Hari Kamis, 10 November 2011, sekitar pukul 19:30an WIB, saya mengambil motor saya yang diparkir di dekat pintu gerbang Benteng Kuto Besak. Sebagai wajib retribusi yang baik, saya menyerahkan uang Rp. 1.000,- sebagai retribusi parkir kepada seorang petugas parkir yang mengenakan seragam berwarna oranye."Duo ribu kak" minta petugas itu, "Mana karcisnya?" pinta saya. Dibalas dengan jawaban "kan lagi ado event jugo (Palembang Expo)". Saya langsung berlalu saja tanpa diberikan karcis sebagai bukti bahwa saya ikut menyukseskan pembangunan daerah.
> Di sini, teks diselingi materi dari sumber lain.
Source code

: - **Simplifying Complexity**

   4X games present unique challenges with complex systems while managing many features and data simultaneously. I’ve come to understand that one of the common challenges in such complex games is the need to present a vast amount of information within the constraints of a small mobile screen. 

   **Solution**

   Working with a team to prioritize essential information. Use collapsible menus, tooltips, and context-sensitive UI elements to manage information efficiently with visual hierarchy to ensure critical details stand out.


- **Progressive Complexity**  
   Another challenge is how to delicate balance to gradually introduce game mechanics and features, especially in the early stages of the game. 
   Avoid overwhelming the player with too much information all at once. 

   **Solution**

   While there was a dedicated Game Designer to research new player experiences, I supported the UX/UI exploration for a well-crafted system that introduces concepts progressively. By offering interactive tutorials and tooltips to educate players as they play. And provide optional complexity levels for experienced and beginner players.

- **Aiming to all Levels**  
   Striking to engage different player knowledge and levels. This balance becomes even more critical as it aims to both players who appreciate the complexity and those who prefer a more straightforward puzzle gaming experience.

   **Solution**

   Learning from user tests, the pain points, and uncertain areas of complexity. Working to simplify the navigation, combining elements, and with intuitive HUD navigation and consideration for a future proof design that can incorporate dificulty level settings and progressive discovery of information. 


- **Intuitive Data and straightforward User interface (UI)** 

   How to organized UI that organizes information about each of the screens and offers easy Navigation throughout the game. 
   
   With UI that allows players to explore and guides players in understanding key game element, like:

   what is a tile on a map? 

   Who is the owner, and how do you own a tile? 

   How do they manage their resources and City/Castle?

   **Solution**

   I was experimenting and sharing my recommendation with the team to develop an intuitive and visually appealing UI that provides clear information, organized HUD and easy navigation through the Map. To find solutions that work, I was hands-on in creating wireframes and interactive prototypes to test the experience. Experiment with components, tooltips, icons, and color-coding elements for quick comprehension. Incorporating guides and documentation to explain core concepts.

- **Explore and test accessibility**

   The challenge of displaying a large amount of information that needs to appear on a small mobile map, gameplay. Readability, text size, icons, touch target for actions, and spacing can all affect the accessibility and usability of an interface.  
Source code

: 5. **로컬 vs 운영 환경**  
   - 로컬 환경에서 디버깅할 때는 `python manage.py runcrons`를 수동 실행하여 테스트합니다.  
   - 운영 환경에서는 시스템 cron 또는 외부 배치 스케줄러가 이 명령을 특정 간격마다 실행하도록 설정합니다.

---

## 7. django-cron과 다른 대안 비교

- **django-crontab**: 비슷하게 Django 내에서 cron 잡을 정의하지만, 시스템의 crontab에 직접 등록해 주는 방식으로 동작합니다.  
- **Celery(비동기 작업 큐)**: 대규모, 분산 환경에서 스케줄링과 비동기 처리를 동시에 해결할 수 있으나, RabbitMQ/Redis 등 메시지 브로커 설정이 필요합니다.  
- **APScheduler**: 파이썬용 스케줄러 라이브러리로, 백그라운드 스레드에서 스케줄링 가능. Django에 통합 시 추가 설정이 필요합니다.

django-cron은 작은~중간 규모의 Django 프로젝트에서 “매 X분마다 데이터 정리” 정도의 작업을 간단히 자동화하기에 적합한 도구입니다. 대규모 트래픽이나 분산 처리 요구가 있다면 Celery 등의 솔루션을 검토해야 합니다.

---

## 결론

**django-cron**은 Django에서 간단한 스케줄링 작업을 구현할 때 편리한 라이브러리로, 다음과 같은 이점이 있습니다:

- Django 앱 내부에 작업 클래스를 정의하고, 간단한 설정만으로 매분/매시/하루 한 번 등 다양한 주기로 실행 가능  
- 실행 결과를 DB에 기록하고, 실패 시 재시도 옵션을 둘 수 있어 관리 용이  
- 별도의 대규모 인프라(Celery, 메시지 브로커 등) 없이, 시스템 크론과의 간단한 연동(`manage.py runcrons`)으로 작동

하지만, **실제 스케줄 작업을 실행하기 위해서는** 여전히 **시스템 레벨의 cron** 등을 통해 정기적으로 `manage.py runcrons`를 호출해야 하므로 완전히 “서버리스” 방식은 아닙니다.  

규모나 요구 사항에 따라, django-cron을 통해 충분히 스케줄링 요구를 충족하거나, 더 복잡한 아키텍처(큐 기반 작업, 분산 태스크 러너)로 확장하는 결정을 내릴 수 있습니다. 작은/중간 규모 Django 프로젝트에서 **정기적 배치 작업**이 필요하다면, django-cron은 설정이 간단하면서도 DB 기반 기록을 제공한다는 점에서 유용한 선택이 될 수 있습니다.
Laju saya terhenti di depan Restoran Musi River karena rombongan obor SEA Games hendak singgah di Plaza Benteng Kuto Besak. Di sekitarnya terdapat juga petugas parkir liar yang mengenakan baju bertuliskan LAPD. Padahal malam itu banyak sekali petugas TNI, Polisi, Pol PP dan Dishub bertugas di sana. Bisa-bisanya ikon kota Palembang dikelola oleh petugas liar (tidak resmi). Bagaimana kita mau jadi kota internasional kalau semuanya tidak mengerti apa pentingnya retribusi itu bagi pembangunan kota kita (yang katanya sangat kita cintai)?